Het is heel eenvoudig! Op de grond, om van de ene stad naar de andere te komen, reizen we over wegen die zijn ontworpen en berekend door civiel ingenieurs om veiligheid, comfort en logistiek te garanderen. Een luchtcorridor is hetzelfde principe, maar dan voor luchtvervoer.
Hoe werken luchtcorridors?
Een luchtcorridor is een luchtroute, ongeveer 19 kilometer lang en verticaal gedefinieerd, waarin vliegtuigen volgens precieze regels van het ene punt naar het andere vliegen. Deze punten kunnen radionavigatievoorzieningen op de grond zijn die op precieze frequenties uitzenden voor herkenning, kruispunten van radialen van verschillende bakens op de grond, of, recenter, geografische coördinaten die bekend zijn bij satellietnavigatiesystemen.

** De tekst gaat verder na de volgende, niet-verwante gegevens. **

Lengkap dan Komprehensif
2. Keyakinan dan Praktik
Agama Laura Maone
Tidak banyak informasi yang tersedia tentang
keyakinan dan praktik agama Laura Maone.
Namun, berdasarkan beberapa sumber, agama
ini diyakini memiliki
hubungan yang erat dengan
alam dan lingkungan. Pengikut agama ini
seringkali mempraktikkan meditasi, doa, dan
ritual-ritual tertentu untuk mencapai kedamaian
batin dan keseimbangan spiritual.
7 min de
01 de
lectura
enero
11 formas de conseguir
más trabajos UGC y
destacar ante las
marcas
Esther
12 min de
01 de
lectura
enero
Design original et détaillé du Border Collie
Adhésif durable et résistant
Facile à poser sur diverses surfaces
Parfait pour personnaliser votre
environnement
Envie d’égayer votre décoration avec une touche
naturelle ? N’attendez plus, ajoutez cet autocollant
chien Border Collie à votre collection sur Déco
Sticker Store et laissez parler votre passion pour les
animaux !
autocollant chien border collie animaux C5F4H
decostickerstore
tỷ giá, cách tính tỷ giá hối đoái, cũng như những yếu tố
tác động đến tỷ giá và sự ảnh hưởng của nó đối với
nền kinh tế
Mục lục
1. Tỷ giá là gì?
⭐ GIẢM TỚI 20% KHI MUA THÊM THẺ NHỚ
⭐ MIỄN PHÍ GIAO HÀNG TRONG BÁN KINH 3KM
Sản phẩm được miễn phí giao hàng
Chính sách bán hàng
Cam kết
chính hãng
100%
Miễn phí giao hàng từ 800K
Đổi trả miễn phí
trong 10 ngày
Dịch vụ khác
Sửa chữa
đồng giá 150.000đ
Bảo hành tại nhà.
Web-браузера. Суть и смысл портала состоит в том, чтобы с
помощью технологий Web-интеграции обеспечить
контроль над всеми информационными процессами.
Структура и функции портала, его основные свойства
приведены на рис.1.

In een luchtcorridor staan vliegtuigen voortdurend in contact met het controlecentrum, dat zorgt voor de horizontale scheiding en verticale afstand tussen vliegtuigen om de veiligheid in de lucht te garanderen. Vanuit de verkeerstoren zorgt de luchtverkeersleider of luchtverkeersleider ervoor dat het luchtverkeervlot verloopt en dat geen enkel vliegtuig op de grond of in de lucht tegen een ander botst. Op de grond leiden ze vliegtuigen langs routes die lijken op de routes die door auto’s worden gebruikt. In de lucht past de luchtverkeersleider de route van het vliegtuig aan om een ander vliegtuig te vermijden.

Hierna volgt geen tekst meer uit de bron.